Analyses of the Sri Lankan civil war (1983–2009) overwhelmingly represent it as an ethnonationalist contest, prolonging postcolonial arguments on the creation and dissolution of the incipient nation-state since independence in 1948. While colonial divide-and-rule policies, the rise of ethnonationalist lobbies, structural discrimination and majoritarian democracy have been established as grounds for inter-ethnic hostility, there are other significant transformative forces that remain largely unacknowledged in postcolonial analyses. This ambitious multiscalar spatial study of civil war in Sri Lanka offers an intersectional, de-ethnicised analysis of political sovereignty drawn out by the struggle for territory. Based on vital retrospective findings from the five-year postwar period, when wartime hostilities were still festering, it convincingly links ethnonationalism to postnational border politics, marketisation, militarised securitisation and illiberal democracy.

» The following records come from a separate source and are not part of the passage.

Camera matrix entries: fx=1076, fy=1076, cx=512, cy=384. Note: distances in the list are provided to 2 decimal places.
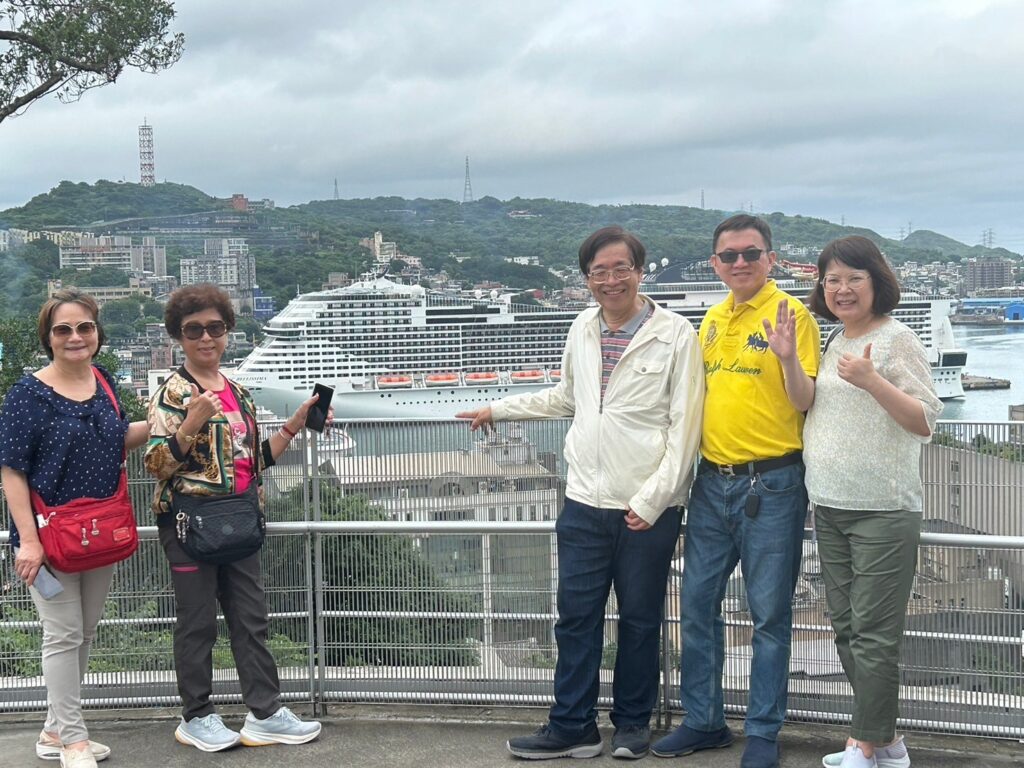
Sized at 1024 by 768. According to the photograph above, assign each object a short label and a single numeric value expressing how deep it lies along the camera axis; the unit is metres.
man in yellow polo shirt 2.31
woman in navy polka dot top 2.33
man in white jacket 2.37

This book argues that internecine conflict exposes the implicit violence within nation-state formations; mass human displacements heighten collective and individual ontological insecurity and neoliberalism makes the nation porous in unforeseen ways. Based around three themes – normative spaces, human mobilities and exilic states – it is organised into ten comprehensive, chapter-based explorations of a range of spatial units, including homes, cities, routes, camps and experiences of ruin that were irrevocably politicised by protracted conflict. Focusing on their material transformations over a thirty-seven-year period, the book explores what can be known of the war if we look beyond ethnicity to other salient, shared geographical features of this embattled history. The book uncovers how fealty to exclusionary cultures of political sovereignty aligns us with their violence, limiting our capacity for empathy, a boundary seemingly exacerbated by neoliberal opportunities. Making use of Sri Lanka as a case study to test geographic, architectural and urban methodologies for understanding violence, this book acts as a provocation to rethink current readings of the particular case study while reflecting on the more general impact of marketisation and militarisation in Asia. It will be of interest to an interdisciplinary audience, including those scholars interested in South Asian history, politics and civil war, South Asian studies, border studies, geography and architecture and urban studies.